Add inference for SWT-Bench (with CI)
- [ ] This change is worth documenting at https://docs.all-hands.dev/
- [x] Include this change in the Release Notes. If checked, you must provide an end-user friendly description for your change below
End-user friendly description of the problem this fixes or functionality that this introduces. This adds the inference step for the SWT-Bench benchmark of OpenHands, with and without CI setup, as evaluated on https://swtbench.com.
Give a summary of what the PR does, explaining any non-trivial design decisions. The PR adds an instruction to the SWE-Bench setup that allows running inference for the SWT-Bench setting. Moreover it adds setup scripts and test commands specific to individual SWE-Bench instances to aid the agent in correctly running the test suite of the respective instances.
These changes can be controlled via the new mode argument to the inference script.
Link of any specific issues this addresses. https://x.com/allhands_ai/status/1899546055143723142 ;)
Note that this does not touch the evaluation script for swe-bench. The generated diffs were simply extracted using this script (https://github.com/nielstron/OpenHands/blob/main/extract_predictions.py) and executed using the swt-bench evaluation harness, like this
python -m src.main \
--dataset_name princeton-nlp/SWE-bench_Lite \
--predictions_path inference_output/openhands_lite.jsonl \
--max_workers 12 \
--run_id openhands_lite --patch_types vanilla --build_mode api
Moreover I have not added any documentation yet to the main README in the evaluation directory.
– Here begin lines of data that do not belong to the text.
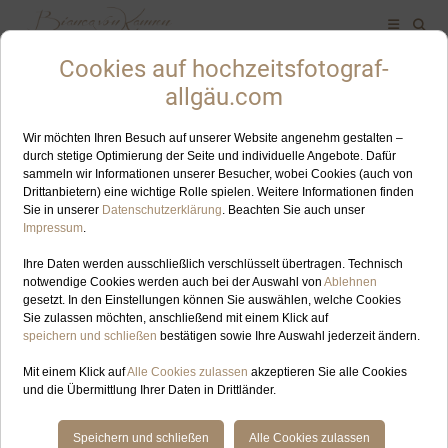
ALLES ZUM SCHLAGWORT: WANDERUNG
AUG
11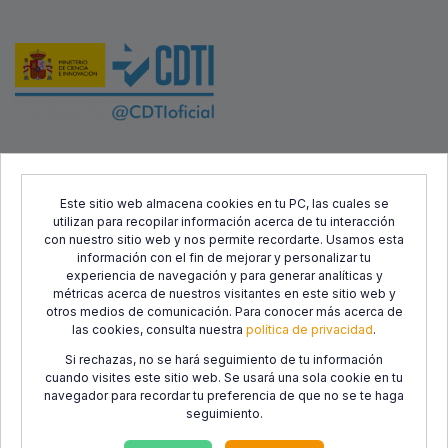
Este proyecto ha sido cofinanciado por el Fondo Europeo de
Desarrollo Regional (FEDER) y el Centro para el Desarrollo
Este sitio web almacena cookies en tu PC, las cuales se
utilizan para recopilar información acerca de tu interacción
Tecnológico Industrial (CDTI), con el objetivo de promover el
con nuestro sitio web y nos permite recordarte. Usamos esta
desarrollo tecnológico, la innovación y una investigación de
información con el fin de mejorar y personalizar tu
calidad.
experiencia de navegación y para generar analíticas y
métricas acerca de nuestros visitantes en este sitio web y
otros medios de comunicación. Para conocer más acerca de
las cookies, consulta nuestra
política de privacidad
.
Si rechazas, no se hará seguimiento de tu información
cuando visites este sitio web. Se usará una sola cookie en tu
navegador para recordar tu preferencia de que no se te haga
seguimiento.
Política de
Política de
Condiciones de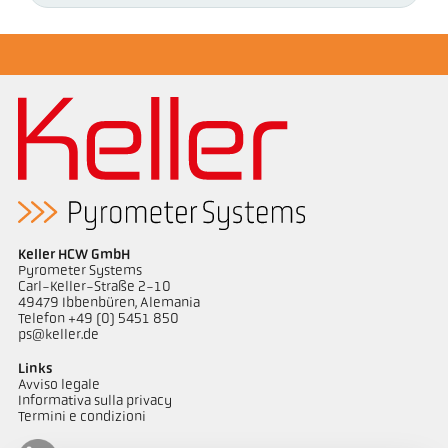
Keller HCW GmbH
Pyrometer Systems
Carl-Keller-Straße 2-10
49479 Ibbenbüren, Alemania
Telefon +49 (0) 5451 850
ps@keller.de
Links
Avviso legale
Informativa sulla privacy
Termini e condizioni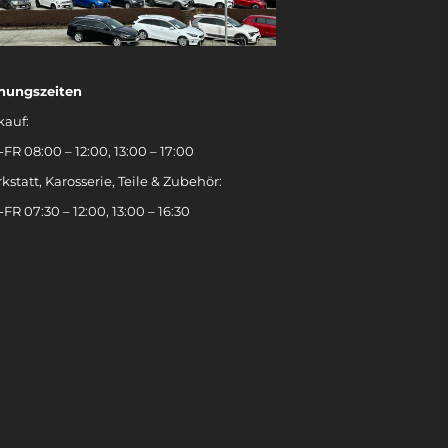
nungszeiten
kauf:
FR 08:00 – 12:00, 13:00 – 17:00
kstatt, Karosserie, Teile & Zubehör:
FR 07:30 – 12:00, 13:00 – 16:30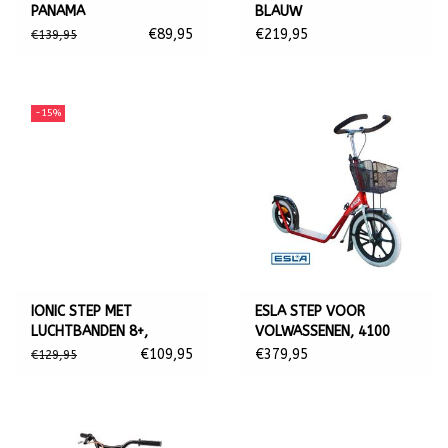
PANAMA
BLAUW
€89,95
€219,95
€139,95
-15%
IONIC STEP MET
ESLA STEP VOOR
LUCHTBANDEN 8+,
VOLWASSENEN, 4100
BLAUW
RED
€109,95
€379,95
€129,95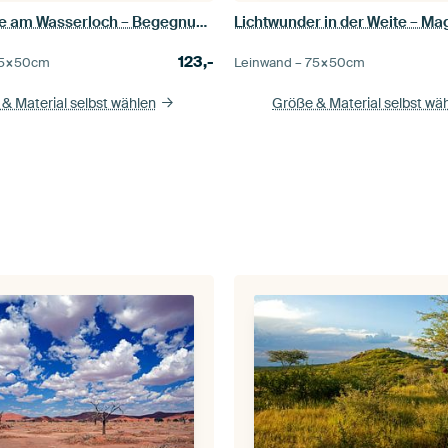
Nachtwache am Wasserloch – Begegnung in Halali
123,-
5×50
cm
Leinwand –
75×50
cm
& Material selbst wählen
Größe & Material selbst wä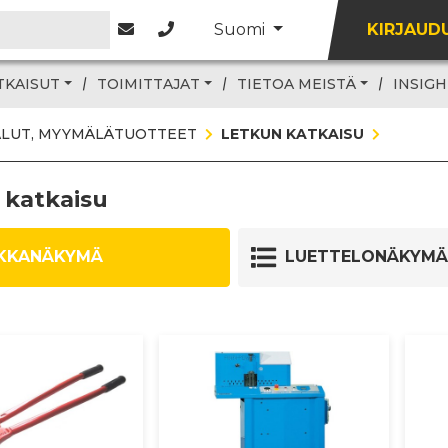
Suomi
KIRJAUD
TKAISUT
TOIMITTAJAT
TIETOA MEISTÄ
INSIGH
ALUT, MYYMÄLÄTUOTTEET
LETKUN KATKAISU
 katkaisu
KKANÄKYMÄ
LUETTELONÄKYMÄ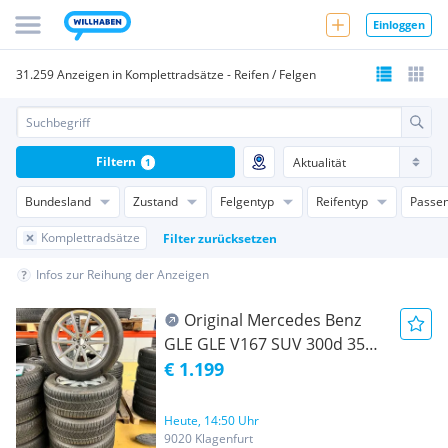
Einloggen
31.259 Anzeigen in Komplettradsätze - Reifen / Felgen
Filtern
1
Bundesland
Zustand
Felgentyp
Reifentyp
Passen
Komplettradsätze
Filter zurücksetzen
Infos zur Reihung der Anzeigen
Original Mercedes Benz
GLE GLE V167 SUV 300d 350d
450d 19 Zoll Winter
€ 1.199
Kompletträder 8,5x19 ET55
A1674010400 Pirelli 275/55
Heute, 14:50 Uhr
R19 RDC #1420
9020 Klagenfurt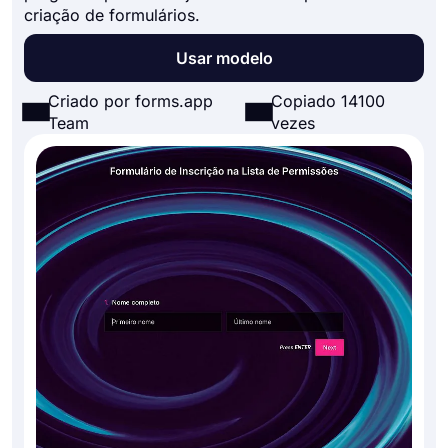
criação de formulários.
Usar modelo
Criado por forms.app
Copiado 14100
Team
vezes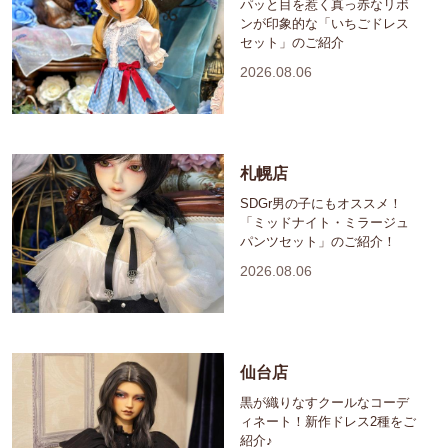
パッと目を惹く真っ赤なリボ
ンが印象的な「いちごドレス
セット」のご紹介
2026.08.06
札幌店
SDGr男の子にもオススメ！
「ミッドナイト・ミラージュ
パンツセット」のご紹介！
2026.08.06
仙台店
黒が織りなすクールなコーデ
ィネート！新作ドレス2種をご
紹介♪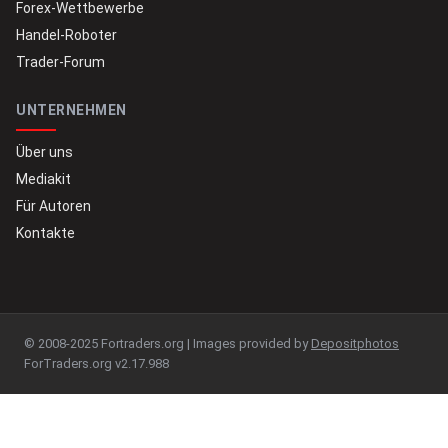
Forex-Wettbewerbe
Handel-Roboter
Trader-Forum
UNTERNEHMEN
Über uns
Mediakit
Für Autoren
Kontakte
© 2008-2025 Fortraders.org | Images provided by
Depositphotos
ForTraders.org v2.17.988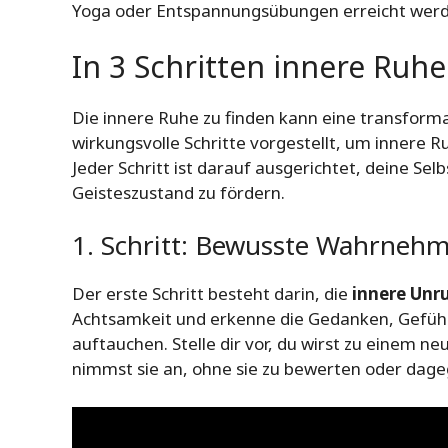
Yoga oder Entspannungsübungen erreicht werd
In 3 Schritten innere Ruhe
Die innere Ruhe zu finden kann eine transforma
wirkungsvolle Schritte vorgestellt, um innere R
Jeder Schritt ist darauf ausgerichtet, deine S
Geisteszustand zu fördern.
1. Schritt: Bewusste Wahrneh
Der erste Schritt besteht darin, die
innere Unr
Achtsamkeit und erkenne die Gedanken, Gefühle
auftauchen. Stelle dir vor, du wirst zu einem 
nimmst sie an, ohne sie zu bewerten oder da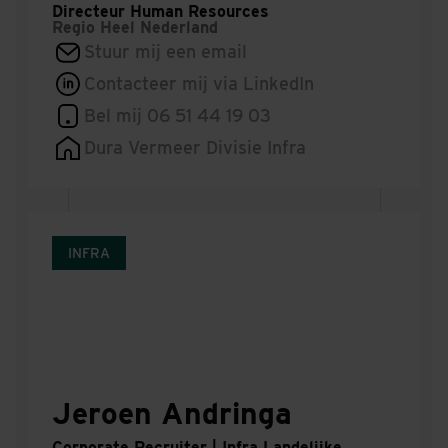
Directeur Human Resources
Regio
Heel Nederland
Stuur mij een email
Contacteer mij via LinkedIn
Bel mij 06 51 44 19 03
Dura Vermeer Divisie Infra
INFRA
Jeroen Andringa
Corporate Recruiter | Infra Landelijke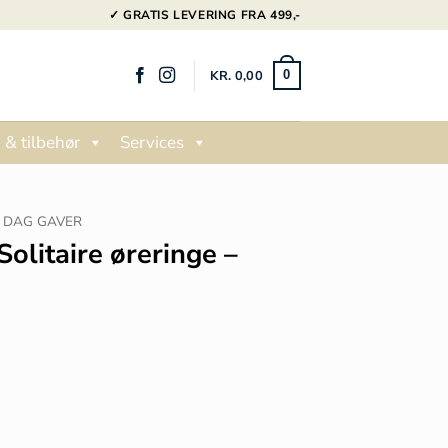
✓ GRATIS LEVERING FRA 499,-
KR.
0,00
0
 & tilbehør
Services
 DAG GAVER
Solitaire øreringe –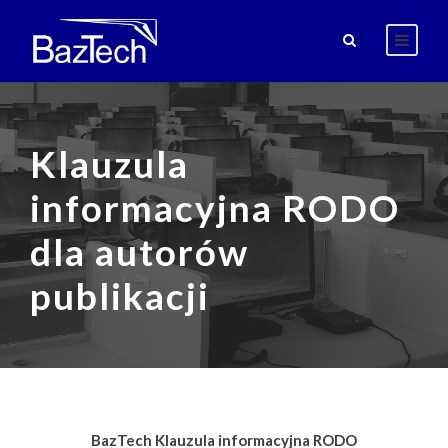
Klauzula
informacyjna RODO
dla autorów
publikacji
BazTech Klauzula informacyjna RODO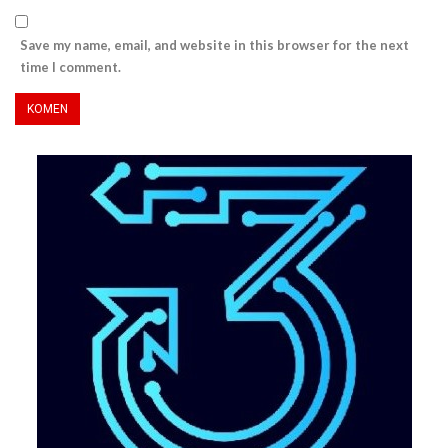
Save my name, email, and website in this browser for the next
time I comment.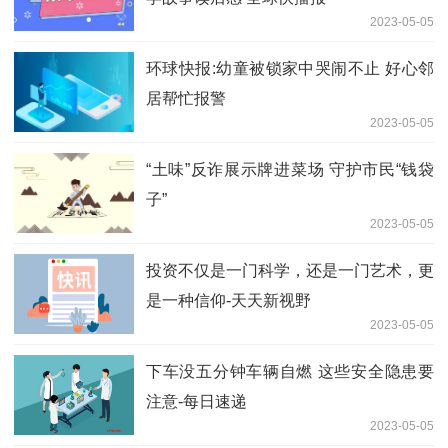
2023-05-05
环球快报:幼童被锁家中哭闹不止 好心邻
居帮忙报警
2023-05-05
“土味”反诈展示牌进菜场 守护市民“钱袋
子”
2023-05-05
投资不仅是一门科学，还是一门艺术，更
是一种信仰-天天新视野
2023-05-05
下车没五分钟车辆自燃 这些安全隐患要
注意-每日速递
2023-05-05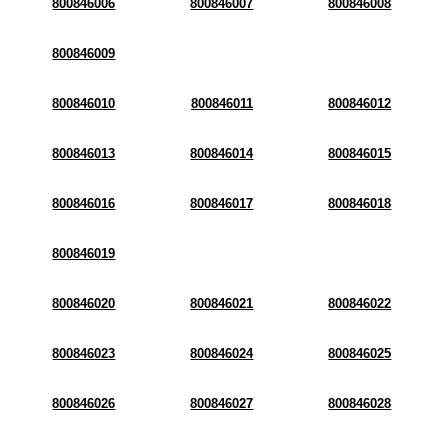
800846006
800846007
800846008
800846009
800846010
800846011
800846012
800846013
800846014
800846015
800846016
800846017
800846018
800846019
800846020
800846021
800846022
800846023
800846024
800846025
800846026
800846027
800846028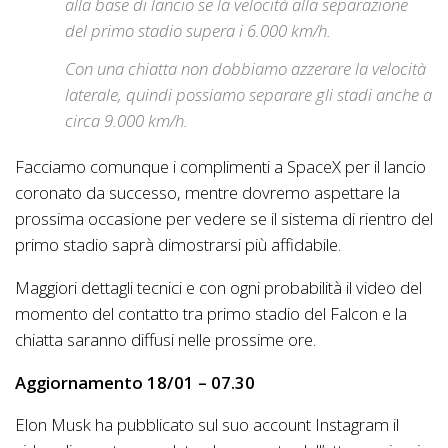
alla base di lancio se la velocità alla separazione
del primo stadio supera i 6.000 km/h.
Con una chiatta non dobbiamo azzerare la velocità
laterale, quindi possiamo separare gli stadi anche a
circa 9.000 km/h.
Facciamo comunque i complimenti a SpaceX per il lancio
coronato da successo, mentre dovremo aspettare la
prossima occasione per vedere se il sistema di rientro del
primo stadio saprà dimostrarsi più affidabile.
Maggiori dettagli tecnici e con ogni probabilità il video del
momento del contatto tra primo stadio del Falcon e la
chiatta saranno diffusi nelle prossime ore.
Aggiornamento 18/01 – 07.30
Elon Musk ha pubblicato sul suo account Instagram il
Any comments on how to proceed are appreciated. I will likely not have time to adapt the evaluation script for swt-bench.
@xingyaoww Any thoughts on moving the SWE-gym control flow to the mode mechanism used here?
@csmith49 good idea! we should probably do that after this PR gets merged
@nielstron will you be looking at addressing the comments?
I planned to address the comments but was rather busy the last weeks. I can take a look tomorrow!
I added the suggested documentation to the README and the MODE parameter to run_infer. I will check how this change affects run_eval shortly.
I noticed that outputs.jsonl contains diffs in which .strip() was applied (in this line). This stripping is not due to my PR and breaks some generated diffs (due to mismatching hunk length) - it might be worth looking into.
@juanmichelini I was able to reproduce the error you reported... also on the main branch. I think the issue is that the script tries to proceed to report results even if the overall eval script failed.
I was able to produce a correct eval on this branch by specifying the instance id and dataset to evaluate:
./evaluation/benchmarks/swe_bench/scripts/eval_infer.sh evaluation/evaluation_outputs/outputs/princeton-nlp__SWE-bench_Verified-test/CodeActAgent/gpt-4o-2024-11-20_maxiter_100_N_v0.31.0-no-hint-run_1/output.jsonl "scikit-learn__scikit-learn-13439" princeton-nlp/SWE-bench_Verified
@csmith49 thanks for the comments, I have incorporated them as suggested!